- _Document section_

Figure 4: By sending the SIGUSR1 signal, GNU Parallel shows the currently running jobs, which in this example, are two photos being resized.

For larger image collections, GNU Parallel shows how far the processing has advanced when you use the --progress option. To cancel processing, simply press Ctrl+C or send a TERM signal (e.g., with killall -TERM parallel ). In the latter case, GNU Parallel waits to complete its work first.

Transfer of Ownership

The examples so far have used three colons to separate the commands from the images. As an alternative, you can pass the parameters by using a pipe (line 1 of Listing 1) or by collecting all parameters  – the file names in this case – in a text file (line 2).

Listing 1

Passing Parameters to Parallel via Pipe

01 $ find . -name '*.tif' | parallel mogrify -resize 50%
02 $ parallel -a dateinamen.txt mogrify -resize 50%
03 $ find . -name '*.tif' | parallel -0 mogrify -resize 50%

In both cases, GNU Parallel assumes that each parameter is separated by a newline. GNU Parallel doesn't break a file name containing spaces into separate values but passes it on to Mogrify as one, as it should. However, if someone happened to break a file name entry between lines, you can use the -0 (--null ) option (line 3) to specify separating the parameter values with the null (\0 ) instead of newline (\n ) character.

- _List of tasks_
[A] Please output the stretch of the GNU Parallel text from "The examples so" through "(\n ) character.", word for word.
[B] Render this sentence from the GNU Parallel text in Spanish: "In both cases, GNU Parallel assumes that each parameter is separated by a newline."

- _Record excerpts_
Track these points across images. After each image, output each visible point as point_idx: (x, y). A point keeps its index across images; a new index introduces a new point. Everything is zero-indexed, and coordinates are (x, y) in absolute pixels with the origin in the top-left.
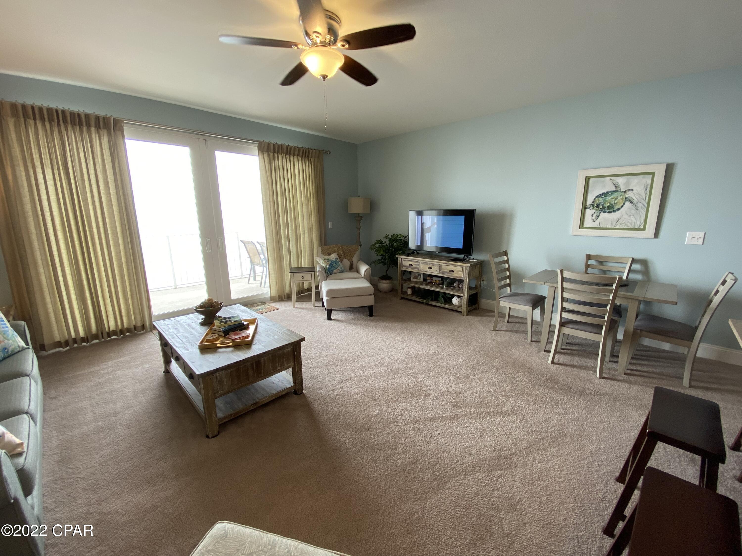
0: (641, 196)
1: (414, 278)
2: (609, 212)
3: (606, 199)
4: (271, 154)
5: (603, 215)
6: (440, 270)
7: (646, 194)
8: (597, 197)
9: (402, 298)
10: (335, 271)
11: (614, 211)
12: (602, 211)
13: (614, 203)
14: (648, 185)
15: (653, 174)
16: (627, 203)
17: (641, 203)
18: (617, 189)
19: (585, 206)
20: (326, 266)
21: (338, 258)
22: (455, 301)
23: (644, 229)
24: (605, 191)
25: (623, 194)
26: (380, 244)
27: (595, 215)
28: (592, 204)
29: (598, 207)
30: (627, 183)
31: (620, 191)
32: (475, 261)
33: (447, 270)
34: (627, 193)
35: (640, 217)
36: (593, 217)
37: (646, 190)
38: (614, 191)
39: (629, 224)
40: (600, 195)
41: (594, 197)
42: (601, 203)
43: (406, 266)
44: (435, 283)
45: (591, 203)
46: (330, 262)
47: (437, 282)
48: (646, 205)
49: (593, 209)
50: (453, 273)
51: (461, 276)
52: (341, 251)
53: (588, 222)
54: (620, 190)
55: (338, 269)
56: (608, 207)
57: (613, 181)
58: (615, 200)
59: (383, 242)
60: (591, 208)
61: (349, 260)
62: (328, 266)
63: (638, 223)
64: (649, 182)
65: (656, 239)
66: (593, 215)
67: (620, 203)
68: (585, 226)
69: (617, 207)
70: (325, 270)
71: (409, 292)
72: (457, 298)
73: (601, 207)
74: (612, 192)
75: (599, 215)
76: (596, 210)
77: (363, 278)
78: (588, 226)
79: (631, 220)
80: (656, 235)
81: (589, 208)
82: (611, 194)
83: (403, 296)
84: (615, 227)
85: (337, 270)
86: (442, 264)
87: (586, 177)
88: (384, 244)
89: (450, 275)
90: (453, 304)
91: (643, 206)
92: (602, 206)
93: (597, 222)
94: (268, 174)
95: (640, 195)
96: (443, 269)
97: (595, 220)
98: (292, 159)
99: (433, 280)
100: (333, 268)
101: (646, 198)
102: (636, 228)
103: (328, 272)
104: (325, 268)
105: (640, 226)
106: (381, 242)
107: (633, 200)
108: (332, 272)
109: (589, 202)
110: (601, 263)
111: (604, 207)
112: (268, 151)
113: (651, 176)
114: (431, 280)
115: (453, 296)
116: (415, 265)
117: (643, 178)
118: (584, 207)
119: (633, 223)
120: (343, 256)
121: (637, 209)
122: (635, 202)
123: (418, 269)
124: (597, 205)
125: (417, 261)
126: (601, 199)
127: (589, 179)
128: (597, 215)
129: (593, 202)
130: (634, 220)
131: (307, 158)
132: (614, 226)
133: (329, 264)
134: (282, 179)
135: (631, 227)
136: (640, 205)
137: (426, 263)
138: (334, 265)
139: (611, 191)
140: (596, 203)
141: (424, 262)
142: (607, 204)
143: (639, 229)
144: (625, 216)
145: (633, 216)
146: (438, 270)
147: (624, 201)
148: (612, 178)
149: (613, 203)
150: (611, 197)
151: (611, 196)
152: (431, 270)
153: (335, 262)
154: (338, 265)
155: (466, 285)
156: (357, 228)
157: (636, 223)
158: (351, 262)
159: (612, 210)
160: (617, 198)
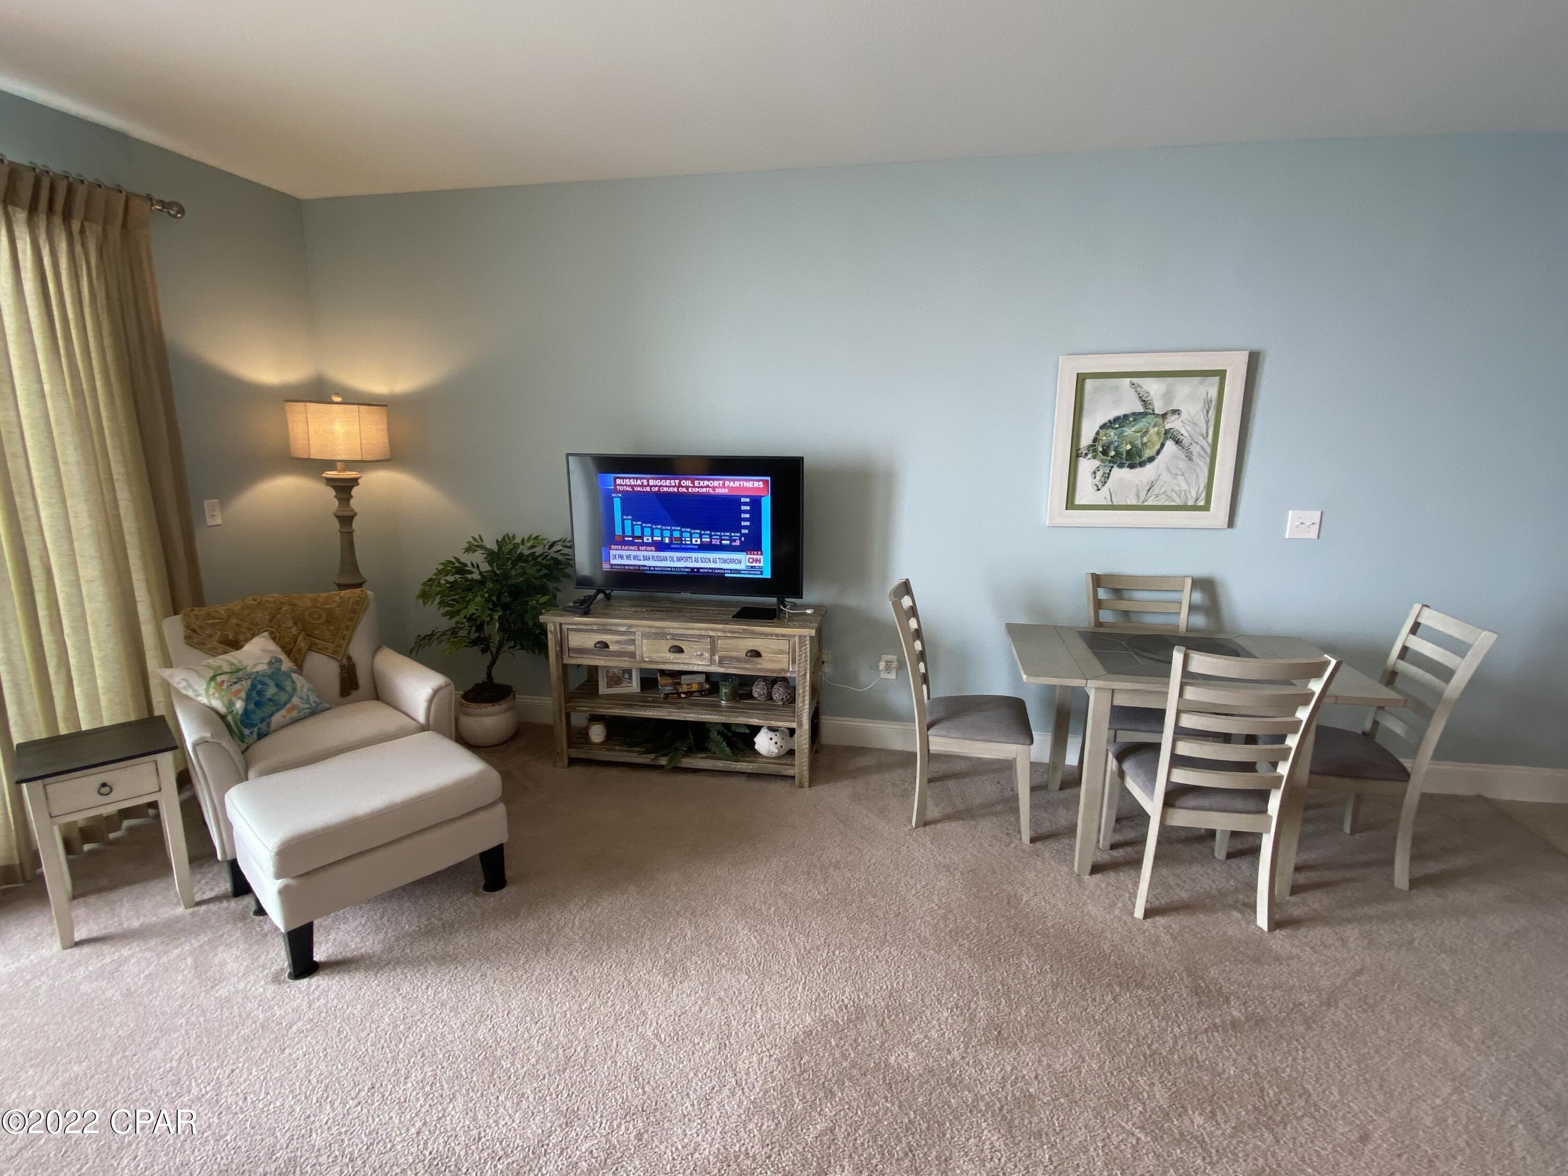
0: (1197, 428)
1: (609, 686)
2: (1132, 466)
3: (1123, 432)
6: (713, 652)
7: (1207, 422)
8: (1103, 427)
9: (572, 762)
10: (277, 719)
11: (1142, 464)
12: (1114, 463)
13: (1142, 443)
14: (1211, 401)
15: (1221, 374)
16: (1170, 445)
18: (1146, 410)
20: (231, 704)
21: (283, 657)
22: (764, 743)
23: (1206, 508)
24: (1119, 412)
25: (1160, 420)
26: (457, 577)
27: (1099, 474)
28: (1092, 446)
29: (1105, 453)
30: (1168, 396)
31: (1154, 414)
32: (809, 611)
33: (737, 650)
34: (1168, 420)
35: (1198, 478)
36: (1095, 477)
37: (1208, 412)
38: (1140, 414)
39: (1174, 496)
40: (1110, 421)
41: (1097, 428)
42: (1111, 443)
43: (581, 651)
44: (689, 694)
45: (1090, 442)
46: (246, 684)
47: (695, 687)
48: (1209, 450)
49: (1094, 457)
50: (758, 660)
51: (785, 666)
52: (291, 624)
53: (1086, 493)
54: (1153, 410)
55: (294, 708)
56: (1128, 452)
57: (1139, 389)
58: (1142, 437)
59: (470, 568)
60: (1090, 456)
61: (333, 655)
62: (239, 705)
63: (1194, 493)
64: (1213, 393)
65: (1229, 530)
66: (1094, 473)
67: (1154, 444)
68: (1077, 502)
69: (1147, 453)
70: (228, 726)
71: (597, 733)
72: (771, 734)
73: (1113, 453)
74: (1137, 416)
75: (1109, 474)
76: (1102, 461)
77: (423, 728)
78: (1085, 501)
79: (1179, 486)
80: (1232, 521)
81: (1086, 454)
82: (1135, 420)
83: (575, 753)
84: (1146, 503)
85: (288, 711)
86: (720, 634)
87: (1078, 375)
88: (471, 572)
89: (747, 666)
90: (757, 754)
91: (1202, 453)
92: (1116, 449)
93: (1105, 490)
95: (1195, 424)
96: (724, 650)
97: (1100, 486)
99: (680, 684)
100: (268, 709)
101: (1207, 433)
102: (1190, 503)
103: (246, 731)
104: (223, 717)
105: (1197, 500)
106: (461, 569)
107: (1182, 438)
108: (264, 726)
109: (1086, 440)
110: (1118, 592)
111: (1118, 454)
113: (1217, 379)
114: (675, 684)
115: (756, 730)
116: (618, 642)
117: (1201, 383)
118: (1076, 455)
119: (1183, 494)
120: (303, 645)
122: (1186, 442)
123: (632, 655)
124: (1103, 447)
125: (624, 629)
126: (1112, 433)
127: (1084, 380)
128: (1104, 473)
129: (1095, 440)
130: (1184, 486)
132: (1143, 502)
133: (243, 695)
135: (1178, 502)
136: (1195, 449)
137: (660, 635)
138: (271, 691)
139: (1134, 414)
140: (1101, 443)
141: (653, 630)
142: (1126, 445)
143: (1195, 508)
144: (1166, 477)
145: (1183, 475)
146: (707, 655)
147: (1162, 440)
148: (1135, 380)
149: (1138, 442)
150: (1133, 429)
151: (1133, 426)
152: (677, 655)
153: (271, 677)
154: (288, 685)
155: (804, 692)
156: (337, 517)
157: (1190, 492)
158: (345, 661)
159: (1138, 460)
160: (1147, 432)
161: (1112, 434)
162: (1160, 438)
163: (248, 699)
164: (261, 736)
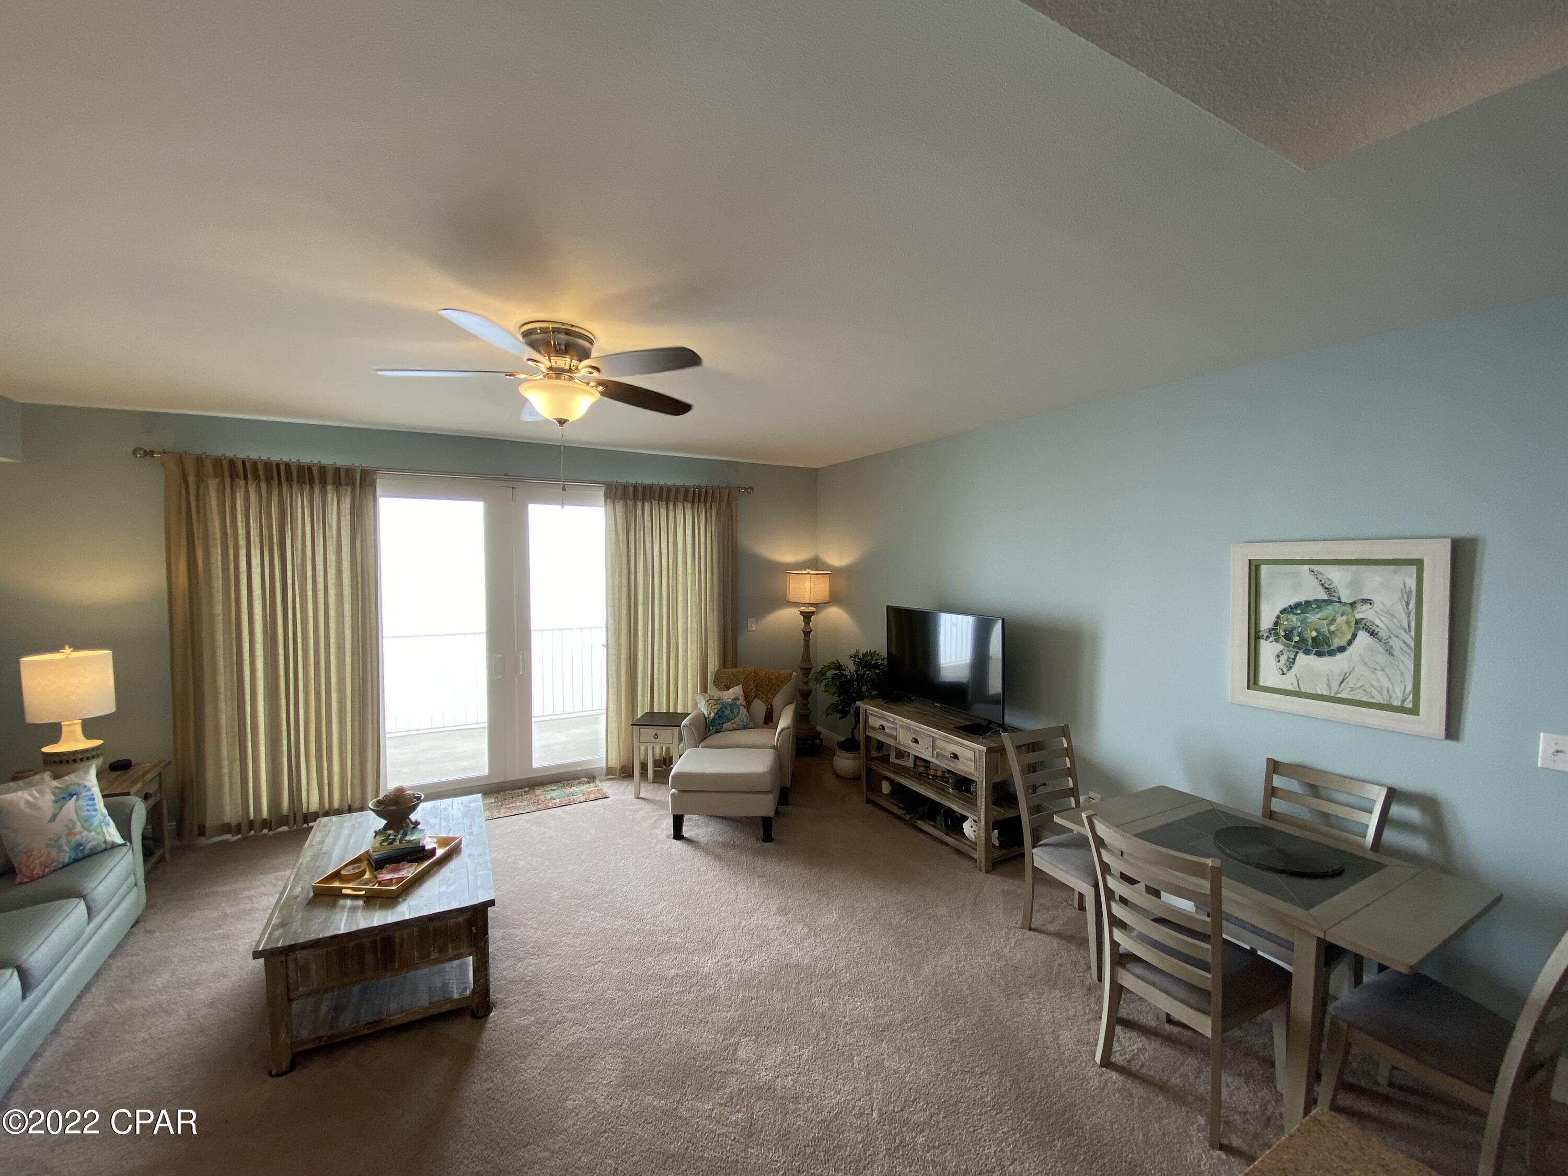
0: (1395, 621)
1: (897, 757)
2: (1320, 654)
3: (1305, 619)
4: (630, 503)
5: (1303, 659)
6: (933, 749)
7: (1407, 615)
8: (1283, 611)
9: (869, 801)
10: (726, 726)
11: (1331, 653)
12: (1300, 648)
13: (1329, 631)
14: (1411, 591)
15: (1418, 564)
16: (1363, 636)
17: (1397, 637)
18: (1331, 598)
19: (1257, 631)
20: (710, 714)
21: (742, 698)
22: (968, 829)
23: (1415, 711)
24: (1301, 598)
25: (1348, 609)
26: (837, 672)
27: (1283, 658)
28: (1273, 629)
29: (1288, 637)
30: (1355, 584)
31: (1340, 602)
33: (946, 751)
34: (1359, 609)
35: (1402, 674)
36: (1279, 661)
37: (1407, 604)
38: (1324, 601)
39: (1375, 693)
40: (1290, 606)
41: (1277, 613)
42: (1294, 628)
43: (873, 728)
44: (934, 777)
45: (1271, 626)
46: (719, 707)
47: (939, 774)
48: (1411, 644)
49: (1277, 641)
50: (956, 760)
51: (972, 771)
52: (751, 683)
53: (1269, 674)
54: (1339, 599)
55: (735, 722)
56: (1313, 639)
57: (1319, 576)
58: (1329, 625)
60: (1271, 639)
61: (766, 703)
62: (712, 715)
63: (1399, 693)
64: (1412, 583)
65: (1451, 744)
66: (1278, 656)
67: (1343, 634)
68: (1262, 682)
69: (1337, 642)
70: (704, 723)
71: (886, 789)
72: (973, 824)
73: (1297, 639)
74: (1320, 604)
75: (1294, 659)
76: (1285, 645)
78: (1269, 684)
79: (1378, 680)
80: (1452, 730)
81: (1268, 637)
82: (1318, 607)
83: (872, 796)
84: (1339, 695)
85: (732, 724)
86: (937, 737)
87: (1250, 561)
88: (845, 670)
89: (952, 764)
90: (965, 837)
91: (1404, 647)
92: (1300, 635)
93: (1291, 675)
94: (622, 536)
95: (1393, 616)
96: (939, 748)
97: (1285, 670)
98: (671, 507)
99: (929, 768)
100: (724, 720)
101: (1409, 627)
102: (1396, 703)
103: (712, 728)
104: (706, 719)
105: (1404, 701)
106: (839, 667)
107: (1377, 630)
108: (719, 727)
109: (1266, 622)
111: (1303, 640)
112: (624, 497)
113: (1413, 569)
115: (964, 818)
116: (889, 727)
117: (1395, 572)
118: (1255, 637)
119: (1385, 692)
120: (753, 694)
121: (1391, 654)
122: (1383, 634)
123: (895, 738)
124: (1285, 631)
125: (892, 720)
127: (1257, 567)
128: (1289, 658)
129: (1276, 624)
130: (1385, 683)
131: (702, 505)
132: (1336, 694)
133: (716, 711)
134: (648, 545)
135: (1378, 699)
136: (1396, 644)
137: (908, 729)
138: (728, 712)
139: (1316, 601)
140: (1282, 627)
141: (905, 725)
142: (1311, 631)
143: (1402, 710)
144: (1362, 670)
145: (1383, 670)
146: (930, 749)
147: (1352, 630)
148: (1315, 568)
149: (1325, 630)
151: (1317, 613)
152: (915, 744)
153: (731, 705)
154: (736, 711)
155: (982, 795)
156: (804, 632)
157: (1394, 691)
158: (769, 706)
159: (1326, 648)
160: (1333, 620)
161: (1294, 619)
162: (1350, 627)
163: (716, 714)
164: (717, 732)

- _Answers in order_
[A]
The examples so far have used three colons to separate the commands from the images. As an alternative, you can pass the parameters by using a pipe (line 1 of Listing 1) or by collecting all parameters  – the file names in this case – in a text file (line 2).

Listing 1

Passing Parameters to Parallel via Pipe

01 $ find . -name '*.tif' | parallel mogrify -resize 50%
02 $ parallel -a dateinamen.txt mogrify -resize 50%
03 $ find . -name '*.tif' | parallel -0 mogrify -resize 50%

In both cases, GNU Parallel assumes that each parameter is separated by a newline. GNU Parallel doesn't break a file name containing spaces into separate values but passes it on to Mogrify as one, as it should. However, if someone happened to break a file name entry between lines, you can use the -0 (--null ) option (line 3) to specify separating the parameter values with the null (\0 ) instead of newline (\n ) character.

[B] En ambos casos, GNU Parallel supone que cada parámetro está separado por un salto de línea.